William Kirsop

Personal information
- Full name: William Stobbs Kirsop
- Date of birth: 28 March 1891
- Place of birth: Jarrow, England
- Date of death: 1960 (aged 69)
- Place of death: Barnet, Hertfordshire, England
- Height: 5 ft 9 in (1.75 m)
- Position(s): Outside forward

Senior career*
- Years: Team / Apps / (Gls)
- Rosehill Villa
- Wallsend Park Villa
- New Hartley Rovers
- 1912–1914: Kilmarnock / 9 / (1)
- 1913–1914: Gateshead Town
- 1914–1919: Barnsley / 3 / (0)
- 1919–1920: Darlington

= William Kirsop =

English footballer

William Stobbs Kirsop (28 March 1891 – 1960) was an English footballer who played as an outside forward in the Scottish League for Kilmarnock and in the English Football League for Barnsley. He also played non-league football for clubs including Rosehill Villa, Wallsend Park Villa, New Hartley Rovers, Gateshead Town and Darlington.

==Life and career==
Kirsop was born in Jarrow, County Durham, in early 1891, the son of Richard Kirsop, a bricklayer, and his wife Alice. He played local football for Rosehill Villa, Wallsend Park Villa and New Hartley Rovers before signing for Scottish club Kilmarnock in 1912. He made his debut on 17 August in a 2–1 win at home to Partick Thistle in Division One, and scored his first goal for the club a month later in a 2–0 league defeat of Third Lanark. He played nine matches altogether before the turn of the year, but none for the first team thereafter. His play for the reserves in March 1913 prompted the Scottish Referees correspondent to suggest that "Kirsop, the young English lad, who joined Kilmarnock as a forward, promises to develop into a clever half-back". At the end of the season, Kilmarnock retained Kirsop's league registration but allowed him to return to England where he signed for North-Eastern League club Gateshead Town.
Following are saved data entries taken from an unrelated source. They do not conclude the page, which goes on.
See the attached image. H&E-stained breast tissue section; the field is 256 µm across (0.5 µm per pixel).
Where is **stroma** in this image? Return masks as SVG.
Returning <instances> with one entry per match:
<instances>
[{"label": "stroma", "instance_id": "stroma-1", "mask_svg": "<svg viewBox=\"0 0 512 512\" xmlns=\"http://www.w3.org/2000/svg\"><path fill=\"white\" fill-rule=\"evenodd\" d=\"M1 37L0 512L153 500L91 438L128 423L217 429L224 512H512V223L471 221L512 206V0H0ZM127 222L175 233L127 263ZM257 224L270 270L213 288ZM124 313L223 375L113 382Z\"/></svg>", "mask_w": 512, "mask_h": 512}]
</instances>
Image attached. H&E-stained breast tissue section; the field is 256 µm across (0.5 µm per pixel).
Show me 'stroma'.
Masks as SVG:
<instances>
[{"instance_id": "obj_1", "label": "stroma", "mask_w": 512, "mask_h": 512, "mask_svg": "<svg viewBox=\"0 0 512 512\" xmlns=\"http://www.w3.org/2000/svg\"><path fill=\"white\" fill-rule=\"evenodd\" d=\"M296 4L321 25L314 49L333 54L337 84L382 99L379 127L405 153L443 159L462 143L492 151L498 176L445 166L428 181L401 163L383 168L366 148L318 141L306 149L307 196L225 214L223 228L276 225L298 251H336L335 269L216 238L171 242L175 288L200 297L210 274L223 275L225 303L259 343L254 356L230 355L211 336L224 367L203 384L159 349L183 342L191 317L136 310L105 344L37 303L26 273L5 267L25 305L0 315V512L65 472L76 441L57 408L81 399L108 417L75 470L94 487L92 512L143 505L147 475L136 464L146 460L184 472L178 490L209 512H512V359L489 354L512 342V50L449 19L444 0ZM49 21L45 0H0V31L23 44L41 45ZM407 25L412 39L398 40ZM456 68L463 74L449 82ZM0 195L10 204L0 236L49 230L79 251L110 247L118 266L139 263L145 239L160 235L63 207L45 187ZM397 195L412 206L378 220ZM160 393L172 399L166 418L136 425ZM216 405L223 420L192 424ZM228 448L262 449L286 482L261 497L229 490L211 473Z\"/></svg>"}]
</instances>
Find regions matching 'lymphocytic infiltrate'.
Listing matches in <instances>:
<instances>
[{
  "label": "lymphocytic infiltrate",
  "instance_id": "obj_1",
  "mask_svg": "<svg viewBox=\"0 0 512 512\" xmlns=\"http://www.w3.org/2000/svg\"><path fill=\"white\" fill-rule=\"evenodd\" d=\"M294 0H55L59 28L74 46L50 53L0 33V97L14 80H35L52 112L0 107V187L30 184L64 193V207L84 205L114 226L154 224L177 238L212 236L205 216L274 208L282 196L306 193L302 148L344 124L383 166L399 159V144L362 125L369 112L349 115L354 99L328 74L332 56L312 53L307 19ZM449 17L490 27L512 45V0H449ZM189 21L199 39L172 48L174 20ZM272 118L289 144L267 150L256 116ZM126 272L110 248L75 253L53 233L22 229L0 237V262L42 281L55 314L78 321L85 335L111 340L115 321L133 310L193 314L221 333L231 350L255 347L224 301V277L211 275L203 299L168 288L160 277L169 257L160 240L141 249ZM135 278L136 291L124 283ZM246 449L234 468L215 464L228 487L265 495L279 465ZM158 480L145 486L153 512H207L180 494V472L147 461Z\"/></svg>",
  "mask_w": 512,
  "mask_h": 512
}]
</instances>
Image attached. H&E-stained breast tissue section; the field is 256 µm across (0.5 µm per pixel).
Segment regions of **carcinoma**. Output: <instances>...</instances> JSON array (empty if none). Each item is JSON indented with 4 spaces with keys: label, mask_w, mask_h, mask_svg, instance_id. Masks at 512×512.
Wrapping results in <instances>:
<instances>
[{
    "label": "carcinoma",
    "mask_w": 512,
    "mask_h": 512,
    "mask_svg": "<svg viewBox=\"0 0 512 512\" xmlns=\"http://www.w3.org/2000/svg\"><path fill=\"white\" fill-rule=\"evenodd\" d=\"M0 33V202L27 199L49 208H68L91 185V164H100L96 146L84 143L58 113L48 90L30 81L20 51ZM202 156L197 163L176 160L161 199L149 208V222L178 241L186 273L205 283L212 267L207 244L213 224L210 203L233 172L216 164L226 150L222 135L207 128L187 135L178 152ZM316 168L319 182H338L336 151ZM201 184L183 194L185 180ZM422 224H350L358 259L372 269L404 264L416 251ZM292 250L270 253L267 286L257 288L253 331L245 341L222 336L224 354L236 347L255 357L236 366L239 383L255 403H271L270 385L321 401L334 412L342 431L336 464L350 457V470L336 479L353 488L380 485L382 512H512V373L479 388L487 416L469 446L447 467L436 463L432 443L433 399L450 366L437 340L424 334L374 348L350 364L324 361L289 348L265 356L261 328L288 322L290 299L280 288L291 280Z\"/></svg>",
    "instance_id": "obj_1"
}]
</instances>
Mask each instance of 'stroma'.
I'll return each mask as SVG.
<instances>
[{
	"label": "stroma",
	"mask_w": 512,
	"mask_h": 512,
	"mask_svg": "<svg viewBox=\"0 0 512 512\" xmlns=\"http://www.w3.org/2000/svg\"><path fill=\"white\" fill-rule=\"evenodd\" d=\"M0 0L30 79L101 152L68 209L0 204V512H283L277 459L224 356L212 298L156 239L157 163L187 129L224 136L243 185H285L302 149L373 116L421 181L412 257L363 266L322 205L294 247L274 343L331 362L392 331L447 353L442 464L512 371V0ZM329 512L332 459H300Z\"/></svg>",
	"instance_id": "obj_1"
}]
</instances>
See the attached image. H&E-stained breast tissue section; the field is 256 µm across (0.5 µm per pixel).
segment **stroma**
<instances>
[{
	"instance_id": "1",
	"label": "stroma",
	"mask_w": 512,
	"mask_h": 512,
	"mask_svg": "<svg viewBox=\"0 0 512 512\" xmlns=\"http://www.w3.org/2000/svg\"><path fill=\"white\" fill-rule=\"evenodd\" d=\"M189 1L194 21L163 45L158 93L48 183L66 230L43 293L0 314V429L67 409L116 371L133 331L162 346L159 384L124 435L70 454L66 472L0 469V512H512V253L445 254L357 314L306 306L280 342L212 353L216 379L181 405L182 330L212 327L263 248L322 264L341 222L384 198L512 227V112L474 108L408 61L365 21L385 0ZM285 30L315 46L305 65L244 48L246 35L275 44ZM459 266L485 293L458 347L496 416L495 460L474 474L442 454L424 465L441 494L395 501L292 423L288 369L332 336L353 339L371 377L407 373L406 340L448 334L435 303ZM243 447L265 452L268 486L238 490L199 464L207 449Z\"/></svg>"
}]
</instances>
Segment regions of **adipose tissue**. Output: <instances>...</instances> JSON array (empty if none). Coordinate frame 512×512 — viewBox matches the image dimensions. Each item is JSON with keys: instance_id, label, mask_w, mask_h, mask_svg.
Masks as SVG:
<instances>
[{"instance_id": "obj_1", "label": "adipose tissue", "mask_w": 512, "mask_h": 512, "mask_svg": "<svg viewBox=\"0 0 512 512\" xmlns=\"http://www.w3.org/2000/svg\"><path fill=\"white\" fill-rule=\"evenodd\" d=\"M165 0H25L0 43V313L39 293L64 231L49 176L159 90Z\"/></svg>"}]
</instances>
He soon impressed: in October he was selected for the Rest of the League XI to face the North-Eastern League champions Darlington in an exhibition game, and by December he was being linked with a move either back to Kilmarnock or to another Scottish top-flight club, Aberdeen. He scored 11 goals during the 1913–14 season for Gateshead, and then signed for English Second Division club Barnsley. Kirsop made his English Football League debut on 2 September 1914 in a 7–0 defeat away to Derby County, and played twice more that month, but those were his last appearances in league football.

Kirsop, who had worked as a plater's labourer in a shipyard before taking up football professionally, engaged in munitions work during the First World War. Still on Barnsley's books after the war, he was invited back for a match with Sheffield Wednesday in April 1919, but did not turn up. Kirsop was one of many former league players who signed on for the re-formed Darlington club to play in the post-war Victory Leagues and remained with them when the North-Eastern League resumed in 1919–20. He played in that season's FA Cup first round replay in which Darlington beat First Division Sheffield Wednesday 2–0 to progress to the last 32 of the competition.

==Notes==
- The English National Football Archive list the player's name as William Smeaton Kirsop, but the release issued to the Sheffield press when he signed for Barnsley names him as William Stobbs Kirsop.